Next: , Previous: Metadata Optimization, Up: Common features


3.3 OpenMP Threading

Availability: ncap2, ncbo, ncea, ncecat, ncflint, ncpdq, ncra, ncrcat, ncwa
Short options: ‘-t
Long options: ‘--thr_nbr’, ‘--threads’, ‘--omp_num_threads
NCO supports shared memory parallelism (SMP) when compiled with an OpenMP-enabled compiler. Threads requests and allocations occur in two stages. First, users may request a specific number of threads thr_nbr with the ‘-t’ switch (or its long option equivalents, ‘--thr_nbr’, ‘--threads’, and ‘--omp_num_threads’). If not user-specified, OpenMP obtains thr_nbr from the OMP_NUM_THREADS environment variable, if present, or from the OS, if not.

NCO may modify thr_nbr according to its own internal settings before it requests any threads from the system. Certain operators contain hard-code limits to the number of threads they request. We base these limits on our experience and common sense, and to reduce potentially wasteful system usage by inexperienced users. For example, ncrcat is extremely I/O-intensive so we restrict thr_nbr <= 2 for ncrcat.
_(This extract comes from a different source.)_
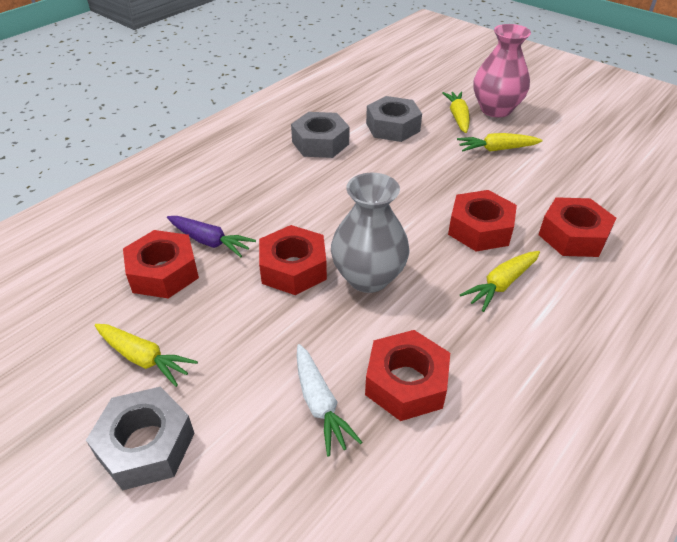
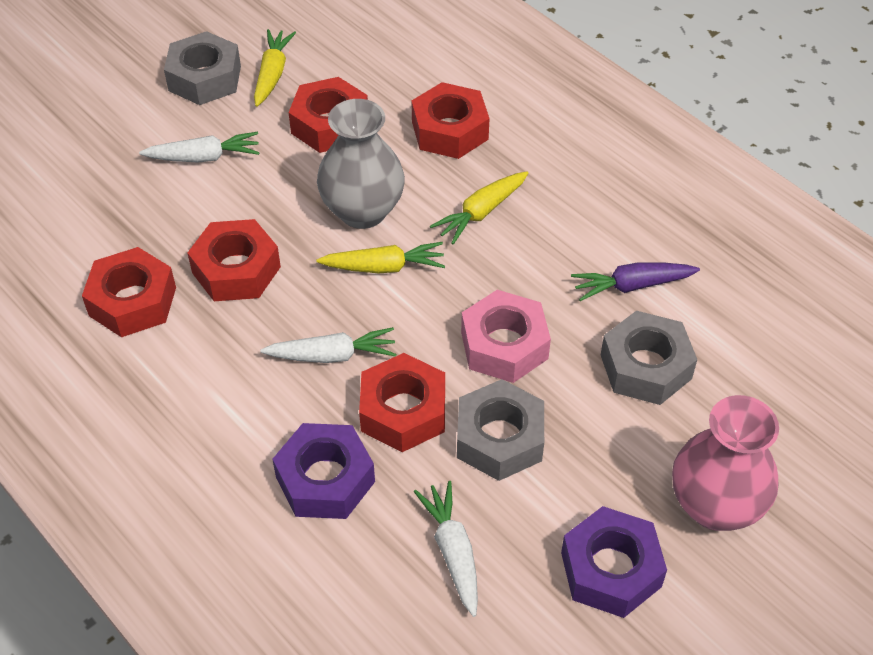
pink nut: 0 -> 1
purple nut: 0 -> 2
white carrot: 1 -> 3
yellow carrot: 4 -> 3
This is based on the notion that the best performance that can be expected from an operator which does no arithmetic is to have one thread reading and one thread writing simultaneously. In the future (perhaps with netCDF4), we hope to demonstrate significant threading improvements with operators like ncrcat by performing multiple simultaneous writes.

Compute-intensive operators (ncap, ncwa and ncpdq) benefit most from threading. The greatest increases in throughput due to threading occur on large datasets where each thread performs millions, at least, of floating point operations. Otherwise, the system overhead of setting up threads probably outweighs the speed enhancements due to SMP parallelism. However, we have not yet demonstrated that the SMP parallelism scales well beyond four threads for these operators. Hence we restrict thr_nbr <= 4 for all operators. We encourage users to play with these limits (edit file nco_omp.c) and send us their feedback.

Once the initial thr_nbr has been modified for any operator-specific limits, NCO requests the system to allocate a team of thr_nbr threads for the body of the code. The operating system then decides how many threads to allocate based on this request. Users may keep track of this information by running the operator with dbg_lvl > 0.

By default, threaded operators attach one global attribute, nco_openmp_thread_number, to any file they create or modify. This attribute contains the number of threads the operator used to process the input files. This information helps to verify that the answers with threaded and non-threaded operators are equal to within machine precision. This information is also useful for benchmarking.